An active-learning based training-schedule for biomedical image segmentation on deep neural networks
Abstract
Biomedical image classification and segmentation are quite important tasks for medical diagnosis. Many Deep Neural Networks (U-Net, V-Net, etc) have been used in
recent years to segment biomedical images. For classification of biomedical images
or 3D data (X-Ray, CT scan, MRI), ResNet, DenseNet, Xception, Inception, etc.

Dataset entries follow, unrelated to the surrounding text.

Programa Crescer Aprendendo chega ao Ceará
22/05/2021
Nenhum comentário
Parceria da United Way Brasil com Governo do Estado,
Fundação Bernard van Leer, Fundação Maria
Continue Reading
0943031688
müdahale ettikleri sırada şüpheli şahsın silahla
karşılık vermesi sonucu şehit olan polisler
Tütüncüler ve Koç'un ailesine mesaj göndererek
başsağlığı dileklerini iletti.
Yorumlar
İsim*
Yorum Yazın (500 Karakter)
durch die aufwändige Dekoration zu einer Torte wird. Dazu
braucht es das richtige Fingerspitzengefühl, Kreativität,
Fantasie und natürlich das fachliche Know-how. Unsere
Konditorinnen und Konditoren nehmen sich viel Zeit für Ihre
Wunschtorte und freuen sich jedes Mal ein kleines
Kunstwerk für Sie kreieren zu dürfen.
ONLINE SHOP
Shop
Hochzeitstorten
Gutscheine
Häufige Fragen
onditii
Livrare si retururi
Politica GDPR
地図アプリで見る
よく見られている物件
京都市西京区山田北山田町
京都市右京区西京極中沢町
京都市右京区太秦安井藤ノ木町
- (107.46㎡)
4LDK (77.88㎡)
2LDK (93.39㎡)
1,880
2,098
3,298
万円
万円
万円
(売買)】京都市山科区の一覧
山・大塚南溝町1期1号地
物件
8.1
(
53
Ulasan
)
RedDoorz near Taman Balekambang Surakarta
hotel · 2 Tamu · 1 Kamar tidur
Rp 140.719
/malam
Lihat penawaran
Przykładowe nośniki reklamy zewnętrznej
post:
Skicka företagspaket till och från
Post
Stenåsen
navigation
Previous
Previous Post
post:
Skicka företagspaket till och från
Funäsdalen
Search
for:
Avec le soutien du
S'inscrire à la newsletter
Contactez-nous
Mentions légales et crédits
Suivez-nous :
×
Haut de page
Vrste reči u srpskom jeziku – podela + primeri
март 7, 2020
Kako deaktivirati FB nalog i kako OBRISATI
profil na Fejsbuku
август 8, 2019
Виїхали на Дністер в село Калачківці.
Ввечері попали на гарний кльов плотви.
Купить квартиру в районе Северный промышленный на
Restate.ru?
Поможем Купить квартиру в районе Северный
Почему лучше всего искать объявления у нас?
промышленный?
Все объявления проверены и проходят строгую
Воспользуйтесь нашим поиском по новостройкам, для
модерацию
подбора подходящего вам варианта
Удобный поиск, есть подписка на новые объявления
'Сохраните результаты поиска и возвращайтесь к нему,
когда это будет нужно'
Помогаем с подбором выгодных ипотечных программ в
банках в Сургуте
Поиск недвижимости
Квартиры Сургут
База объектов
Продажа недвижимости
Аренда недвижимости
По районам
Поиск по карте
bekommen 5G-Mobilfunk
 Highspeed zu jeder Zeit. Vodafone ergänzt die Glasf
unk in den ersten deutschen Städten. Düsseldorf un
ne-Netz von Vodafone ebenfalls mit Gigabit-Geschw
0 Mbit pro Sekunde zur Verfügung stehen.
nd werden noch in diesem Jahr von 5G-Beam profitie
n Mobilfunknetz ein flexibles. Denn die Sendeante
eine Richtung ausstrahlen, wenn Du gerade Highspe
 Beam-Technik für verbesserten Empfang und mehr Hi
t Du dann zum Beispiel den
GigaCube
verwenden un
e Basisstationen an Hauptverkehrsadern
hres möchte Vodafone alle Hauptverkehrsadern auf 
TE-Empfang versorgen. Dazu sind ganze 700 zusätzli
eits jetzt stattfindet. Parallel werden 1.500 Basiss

have been in use for automatic disease diagnosis. But all of these networks are
trained end-to-end and they do not accumulate anatomical information that is required to interpret similar data in the same way Radiologists do. A new research
direction would be to make the network aware of key anatomical locations and their
relative positions while generating predictions. We investigated the roles that Active
Learning can play in the development and deployment of Deep Learning enabled diagnostic applications and focus on techniques that will retain significant input from
a human end-user. In order to practically understand the drawbacks of existing approaches using different networks, we benchmarked the MICCAI BraTS 2019 dataset
on different Neural Networks. To overcome the drawbacks of existing approaches
of different networks we have incorporated an uncertainty-based Active Learning
Training Schedule to segment biomedical images. Through this approach, we have
achieved a much better performance than the traditional end-to-end approaches on
Deep Neural Networks for biomedical image segmentation.